Quanto às instalações de tratamento e escoamento, processamento e liquefação/regaseificação, a lei também poderia ter avançado na valorização do princípio da essential facilities. Tais etapas da cadeia de suprimento não receberam a mesma importância de tratamento em comparação ao transporte dutoviário. Com isso, a Lei 11.909 manteve um resquício de “Lei de Transporte Dutoviário de Gás Natural”, talvez perdendo a oportunidade de se tornar uma verdadeira “Lei do Gás Natural”.

Em relação à garantia de suprimento aos consumidores de gás, a lei não previu instrumentos criativos que pudessem induzir a uma maior facilidade de acesso ao gás por consumidores dispostos a receber o novo energético, mas ainda desconectados das redes de suprimento. Priorizou-se a questão do “acesso aos gasodutos”, que afeta os operadores (e eventualmente os grandes consumidores), em vez de se priorizar um conceito talvez mais forte de “acesso ao gás” dentro de uma perspectiva mais universal de consumo.

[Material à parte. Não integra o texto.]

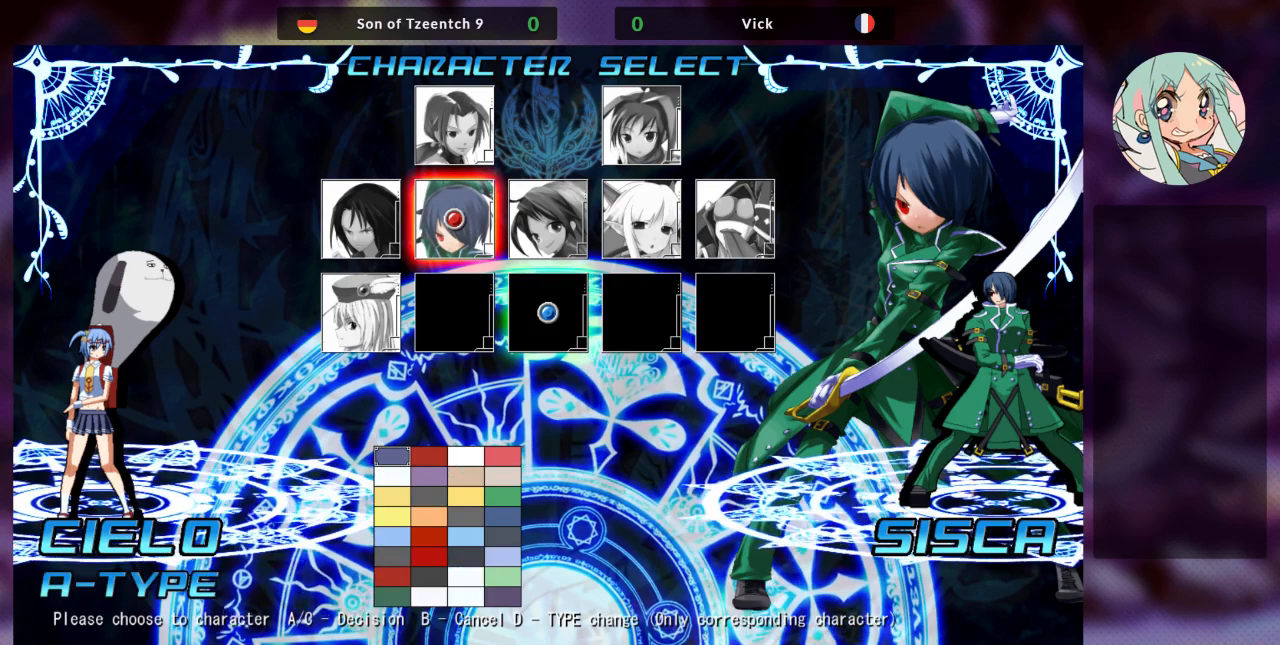
Gameplay with a controller (arcade stick); each line is a JSON object with the inputs held at the frame after it. "events" lists button and stick changes between this image and that frame as [ms after this image, input, new state], when the widget could be followed in between. Not read: L3 R3.
{"buttons": ["CROSS"], "left_stick": "center", "events": [[233, "CROSS", "down"]]}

Por outro lado, a Lei trata de um plano de contingência para situações de exceção. Mediante proposição a ser elaborada pelo CNPE e aprovada por decreto do Presidente da República, o plano comportará eventuais alterações nas condições de entrega do gás estabelecidas nos contratos. Esse plano deverá estar em equilíbrio com a gestão (ainda desconhecida) dos estoques estratégicos. Aqui, vale como última reflexão que a lei não parece revelar um completo entendimento de que os problemas de incerteza no suprimento de gás vividos por alguns consumidores nos últimos anos estão prioritariamente associados às políticas governamentais e estratégias empresariais de priorização do uso do gás para a geração de eletricidade.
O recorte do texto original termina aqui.